Sales customer service coordinators work in nearly every industry, answering customer questions and resolving product issues. While some work in call-center environments, others work in office environments in tandem with a company’s sales force, forging long-term relationships with repeat customers. Additional tasks include taking purchase orders, collecting payments and processing product returns.
You don't need a college degree to be a sales customer service coordinator. In most instances, candidates must possess a high school diploma and a good disposition. Training usually takes place on the job. For anywhere from two weeks to several months, sales customer service coordinators learn about the company and the products and services sold. Training also covers the organization’s information and telecommunications systems as well as all policies, procedures and best practices for interacting with customers. Supplemental training occurs on an ongoing basis to update sales customer service coordinators on topics such as new product launches and changes in laws regulating the business.
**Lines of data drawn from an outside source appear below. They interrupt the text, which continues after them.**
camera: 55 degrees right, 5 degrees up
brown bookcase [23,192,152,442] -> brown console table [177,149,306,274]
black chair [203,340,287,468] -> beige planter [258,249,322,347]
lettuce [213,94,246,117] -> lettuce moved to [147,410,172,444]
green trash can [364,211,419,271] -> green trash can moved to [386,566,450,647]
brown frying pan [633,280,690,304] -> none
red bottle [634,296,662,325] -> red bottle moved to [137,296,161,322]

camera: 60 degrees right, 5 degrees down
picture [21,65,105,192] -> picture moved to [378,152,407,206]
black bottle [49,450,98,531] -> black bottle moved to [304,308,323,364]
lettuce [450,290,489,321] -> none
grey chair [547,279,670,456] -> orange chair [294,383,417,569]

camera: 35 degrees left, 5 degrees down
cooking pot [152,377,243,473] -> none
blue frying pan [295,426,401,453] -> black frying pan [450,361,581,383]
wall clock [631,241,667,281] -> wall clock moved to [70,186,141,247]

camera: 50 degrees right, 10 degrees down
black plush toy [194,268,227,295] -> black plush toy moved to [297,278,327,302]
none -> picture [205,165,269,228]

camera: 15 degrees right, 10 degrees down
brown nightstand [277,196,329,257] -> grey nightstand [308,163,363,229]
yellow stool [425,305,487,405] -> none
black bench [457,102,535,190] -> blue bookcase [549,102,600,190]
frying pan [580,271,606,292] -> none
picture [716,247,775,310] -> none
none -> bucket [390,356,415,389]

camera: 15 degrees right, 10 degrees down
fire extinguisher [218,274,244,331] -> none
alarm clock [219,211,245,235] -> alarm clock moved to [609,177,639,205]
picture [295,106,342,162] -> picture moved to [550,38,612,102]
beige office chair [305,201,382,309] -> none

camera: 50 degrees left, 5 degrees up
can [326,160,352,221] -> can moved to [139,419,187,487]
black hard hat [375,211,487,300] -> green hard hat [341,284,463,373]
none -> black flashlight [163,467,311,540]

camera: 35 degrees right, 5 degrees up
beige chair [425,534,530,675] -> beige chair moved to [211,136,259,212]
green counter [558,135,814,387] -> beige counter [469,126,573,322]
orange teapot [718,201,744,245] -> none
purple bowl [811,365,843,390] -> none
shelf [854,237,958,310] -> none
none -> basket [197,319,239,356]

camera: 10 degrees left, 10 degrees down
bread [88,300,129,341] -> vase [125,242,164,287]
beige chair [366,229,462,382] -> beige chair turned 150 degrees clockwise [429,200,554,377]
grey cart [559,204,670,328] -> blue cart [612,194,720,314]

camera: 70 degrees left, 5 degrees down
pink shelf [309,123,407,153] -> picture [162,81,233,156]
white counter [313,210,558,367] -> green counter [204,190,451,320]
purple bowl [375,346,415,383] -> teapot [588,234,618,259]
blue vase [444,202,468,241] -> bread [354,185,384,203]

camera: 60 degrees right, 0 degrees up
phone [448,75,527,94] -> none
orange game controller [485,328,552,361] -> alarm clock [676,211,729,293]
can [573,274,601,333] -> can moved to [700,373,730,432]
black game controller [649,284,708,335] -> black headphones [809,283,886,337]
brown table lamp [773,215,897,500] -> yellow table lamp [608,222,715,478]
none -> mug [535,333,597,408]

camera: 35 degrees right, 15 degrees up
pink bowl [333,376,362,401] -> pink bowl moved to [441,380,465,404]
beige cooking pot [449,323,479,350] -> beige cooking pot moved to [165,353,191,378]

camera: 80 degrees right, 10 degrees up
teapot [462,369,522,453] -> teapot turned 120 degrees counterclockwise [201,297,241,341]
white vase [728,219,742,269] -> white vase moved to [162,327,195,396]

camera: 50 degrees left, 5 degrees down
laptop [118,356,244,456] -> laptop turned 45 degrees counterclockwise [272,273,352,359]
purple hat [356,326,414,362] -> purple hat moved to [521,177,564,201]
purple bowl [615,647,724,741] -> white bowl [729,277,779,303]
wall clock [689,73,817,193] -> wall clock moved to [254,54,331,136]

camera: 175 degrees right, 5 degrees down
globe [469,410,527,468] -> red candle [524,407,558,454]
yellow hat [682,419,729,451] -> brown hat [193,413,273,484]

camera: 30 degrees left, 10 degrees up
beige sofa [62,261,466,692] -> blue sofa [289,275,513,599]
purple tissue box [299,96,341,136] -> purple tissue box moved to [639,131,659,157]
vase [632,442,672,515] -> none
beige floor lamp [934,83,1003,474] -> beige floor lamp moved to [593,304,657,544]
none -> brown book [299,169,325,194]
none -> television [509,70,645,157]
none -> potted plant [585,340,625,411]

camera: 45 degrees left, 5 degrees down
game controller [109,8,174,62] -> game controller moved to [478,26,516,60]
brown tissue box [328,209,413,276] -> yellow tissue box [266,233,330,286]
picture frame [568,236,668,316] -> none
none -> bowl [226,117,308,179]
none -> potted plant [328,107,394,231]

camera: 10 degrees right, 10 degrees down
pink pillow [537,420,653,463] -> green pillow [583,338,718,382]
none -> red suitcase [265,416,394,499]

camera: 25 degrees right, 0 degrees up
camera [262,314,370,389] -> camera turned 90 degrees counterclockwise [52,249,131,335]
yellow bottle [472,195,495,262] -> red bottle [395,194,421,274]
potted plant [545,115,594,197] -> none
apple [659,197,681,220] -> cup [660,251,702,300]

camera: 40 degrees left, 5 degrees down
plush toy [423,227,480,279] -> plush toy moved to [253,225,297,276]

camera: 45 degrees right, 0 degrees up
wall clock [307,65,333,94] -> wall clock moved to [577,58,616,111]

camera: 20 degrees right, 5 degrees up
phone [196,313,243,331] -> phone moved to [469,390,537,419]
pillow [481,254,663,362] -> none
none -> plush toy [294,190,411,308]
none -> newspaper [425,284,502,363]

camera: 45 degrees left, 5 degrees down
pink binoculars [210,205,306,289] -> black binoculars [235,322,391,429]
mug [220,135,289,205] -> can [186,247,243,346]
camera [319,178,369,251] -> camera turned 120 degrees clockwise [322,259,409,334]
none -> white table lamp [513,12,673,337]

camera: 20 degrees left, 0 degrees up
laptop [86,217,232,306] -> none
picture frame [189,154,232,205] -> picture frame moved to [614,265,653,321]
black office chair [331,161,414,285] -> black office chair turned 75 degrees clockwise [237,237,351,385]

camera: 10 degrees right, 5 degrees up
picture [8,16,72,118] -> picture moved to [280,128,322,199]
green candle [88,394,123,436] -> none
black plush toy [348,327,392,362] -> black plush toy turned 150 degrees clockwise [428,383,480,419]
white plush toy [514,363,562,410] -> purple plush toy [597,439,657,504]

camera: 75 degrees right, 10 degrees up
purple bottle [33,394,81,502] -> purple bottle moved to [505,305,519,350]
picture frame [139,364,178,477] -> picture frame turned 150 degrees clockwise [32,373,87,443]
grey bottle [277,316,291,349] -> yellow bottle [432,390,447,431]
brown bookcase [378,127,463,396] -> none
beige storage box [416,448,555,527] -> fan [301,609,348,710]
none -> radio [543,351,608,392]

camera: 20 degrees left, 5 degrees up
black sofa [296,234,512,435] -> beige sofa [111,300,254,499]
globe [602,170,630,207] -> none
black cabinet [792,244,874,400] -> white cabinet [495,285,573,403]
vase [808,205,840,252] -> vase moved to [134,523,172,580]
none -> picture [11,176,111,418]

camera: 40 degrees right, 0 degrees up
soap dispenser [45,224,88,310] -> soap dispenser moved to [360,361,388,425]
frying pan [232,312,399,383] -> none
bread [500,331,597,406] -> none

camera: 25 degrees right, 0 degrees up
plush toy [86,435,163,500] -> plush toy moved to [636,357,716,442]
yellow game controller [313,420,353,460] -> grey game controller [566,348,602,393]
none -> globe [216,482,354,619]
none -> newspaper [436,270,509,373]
Sales customer service coordinators who work in certain industries must obtain a license to practice. Coordinators who answer questions about insurance products, for example, can't work without a license. The same is true for those in the banking industry who support the sale of financial products, such as mutual funds and savings accounts. License requirements vary by state and industry. In most instances, however, applicants must successfully complete a written test.
Traits and Skills
Although a formal college education isn't necessary to become a sales customer services coordinator, employers value certain skills and personality traits. Perhaps the most important is strong communication skills. Sales customer service coordinators serve as the face of the company. Their demeanor sets the tone of a customer’s experience and can positively or negatively affect the potential for continued patronage. Good problem-solving skills are also paramount. When customer issues arise, sales customer service coordinators must investigate the situation and identify a solution that satisfies both the customer and company.
The U.S. Bureau of Labor Statistics expects employment in this occupation to increase by 15 percent through 2020, mainly because of increased use of technology, such as social media and live chat, by customers looking for product support. More sales customer service coordinators will be necessary to interact with customers via these means, resulting in greater competition for quality job candidates. This will lead to higher pay and greater advancement potential for those in the field.